*Given request A*: Please say whether each statement below agrees with the theater review, answering yes or no and quoting the words of the review that decide it: (i) Jennifer Lines and John Murphy play Beatrice and Benedick; (ii) the friends' trick on Benedick and Beatrice fails; (iii) the villain is the Prince's half-brother.

*Extracted text*:
-=-=-=-=-

MUCH ADO ABOUT NOTHING
by William Shakespeare
Bard on the Beach Shakespeare Festival
Vanier Park
June 12-Sept. 25
$18.75-$38
604-739-0559 or www.bardonthebeach.org

Bard’s opening show this year is one of Shakespeare’s B-comedies. Famous for the witty banter of reluctant lovers Beatrice and Benedick, Much Ado really hasn’t got all that much more going for it, though Jennifer Lines and John Murphy as B & B carry it a pretty long way. 

The plot is both conventional and ridiculous: the villainous half-brother of the Prince resolves to frame the virtuous bride-to-be, daughter of Messina’s governor, as a whore; and father, groom and Prince all fall for his lame trick much too easily.  Meanwhile, the friends of love-cynics Benedick and Beatrice decide to trick those two into admitting their love for each other.  That works out a lot better.  The low comedy—bumbling malapropist Constable Dogberry and his goofy watch—is middling funny, and only middling successful in Dean Paul Gibson’s production.

-=-=-=-=-

*Input data*:
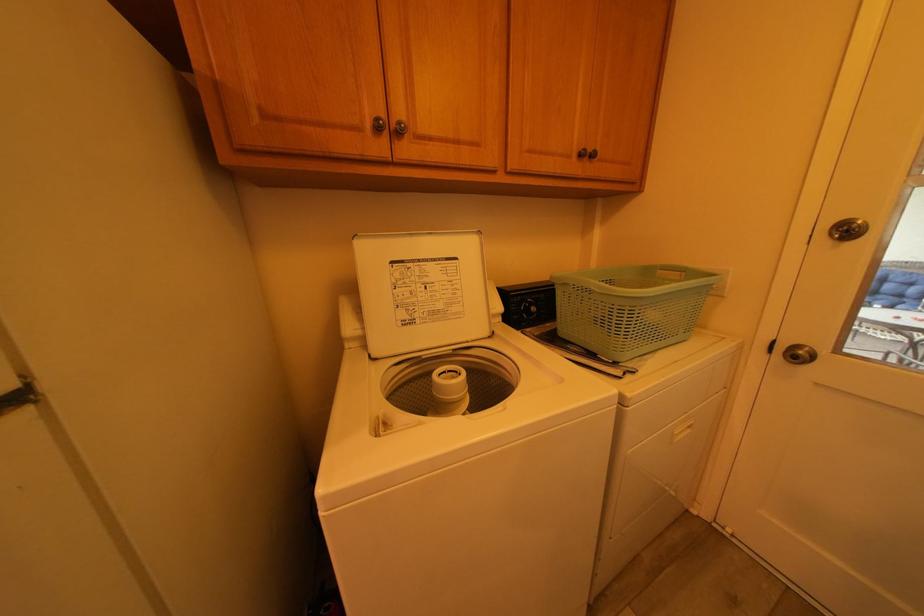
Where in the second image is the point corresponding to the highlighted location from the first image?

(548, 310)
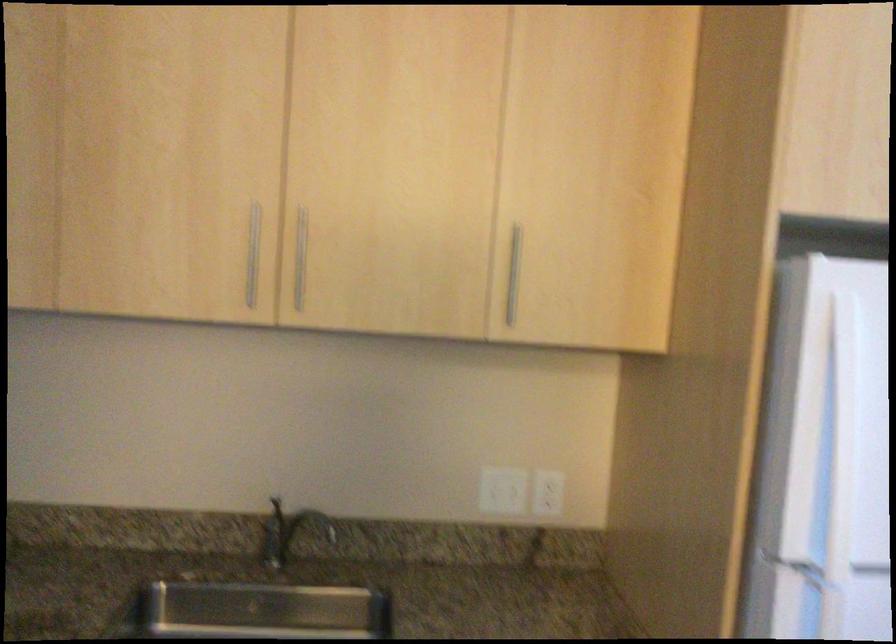
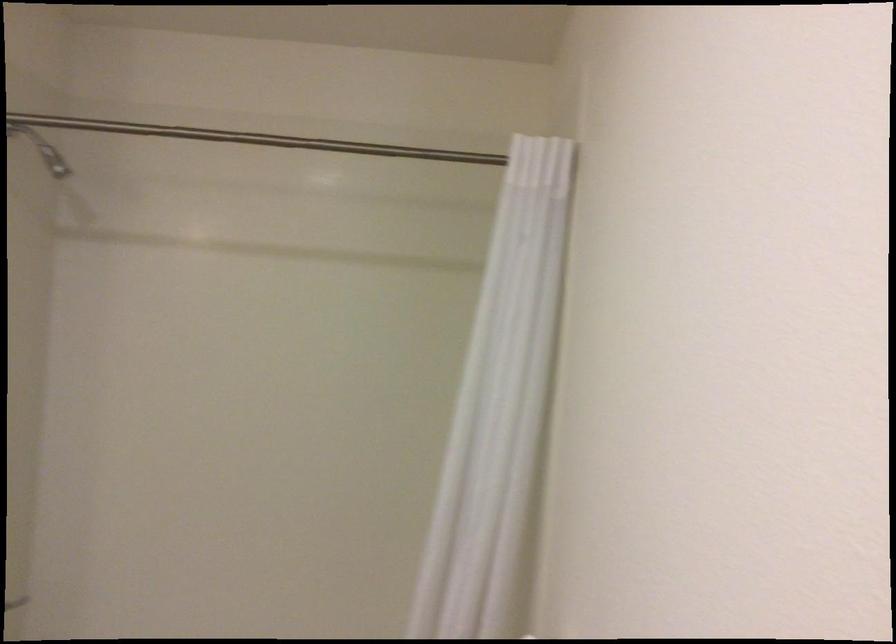
Question: The camera is either moving clockwise (left) or counter-clockwise (right) around the object. The first image is from the beginning of the video and the second image is from the end. Is the camera moving left or right when shooting the video?

Choices:
 (A) Left
 (B) Right

Answer: (B)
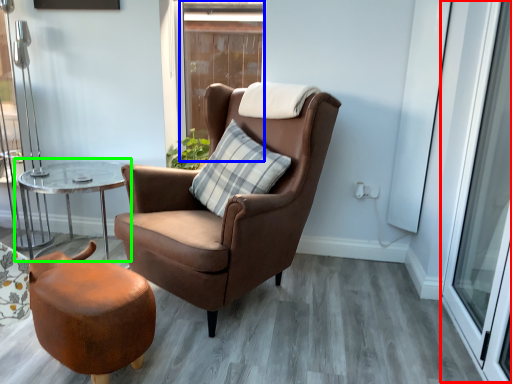
Question: Estimate the real-world distances between objects in this image. Which object is closer to screen door (highlighted by a red box), window (highlighted by a blue box) or table (highlighted by a green box)?

Choices:
 (A) window
 (B) table

Answer: (B)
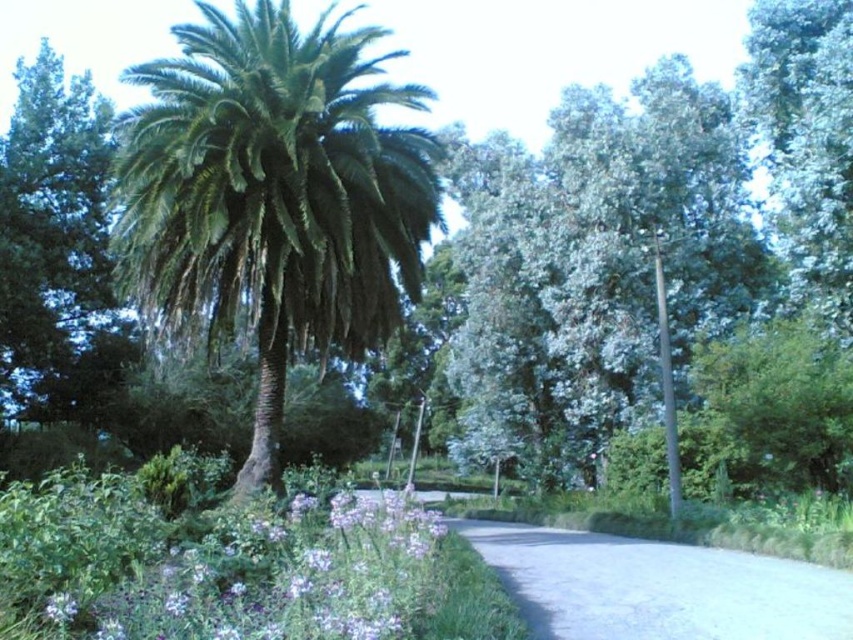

-=-=-=-=-

*Given request B*: Convert the records, from their start through the line containing "Question: Estimate the", inclusive, into a Markdown table with the columns Row and Record line, skipping blank lines and leaving out the pictures.

*Exercise result A*:
(i) Yes: "Jennifer Lines and John Murphy as B & B carry it a pretty long way"
(ii) No: "That works out a lot better."
(iii) Yes: "the villainous half-brother of the Prince"

*Exercise result B*:
| Row | Record line |
|---|---|
| 1 | Where in the second image is the point corresponding to the highlighted location from the first image? |
| 2 | (548, 310) |
| 3 | Question: The camera is either moving clockwise (left) or counter-clockwise (right) around the object. The first image is from the beginning of the video and the second image is from the end. Is the camera moving left or right when shooting the video? |
| 4 | Choices: |
| 5 |  (A) Left |
| 6 |  (B) Right |
| 7 | Answer: (B) |
| 8 | Question: Estimate the real-world distances between objects in this image. Which object is closer to screen door (highlighted by a red box), window (highlighted by a blue box) or table (highlighted by a green box)? |